### Exercise objective
If a line in the data below contains "Hochzeitsreportage", copy it.

** Opening Exercise inputs block **

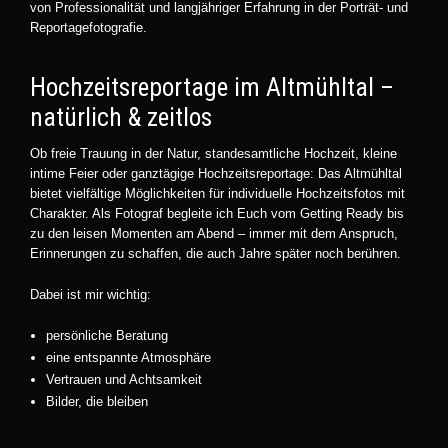
von Professionalität und langjähriger Erfahrung in der Porträt- und
Reportagefotografie.
Hochzeitsreportage im Altmühltal –
natürlich & zeitlos
Ob freie Trauung in der Natur, standesamtliche Hochzeit, kleine
intime Feier oder ganztägige Hochzeitsreportage: Das Altmühltal
bietet vielfältige Möglichkeiten für individuelle Hochzeitsfotos mit
Charakter. Als Fotograf begleite ich Euch vom Getting Ready bis
zu den leisen Momenten am Abend – immer mit dem Anspruch,
Erinnerungen zu schaffen, die auch Jahre später noch berühren.
Dabei ist mir wichtig:
persönliche Beratung
eine entspannte Atmosphäre
Vertrauen und Achtsamkeit
Bilder, die bleiben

** Closing Exercise inputs block **

### Finished exercise
Hochzeitsreportage im Altmühltal –
intime Feier oder ganztägige Hochzeitsreportage: Das Altmühltal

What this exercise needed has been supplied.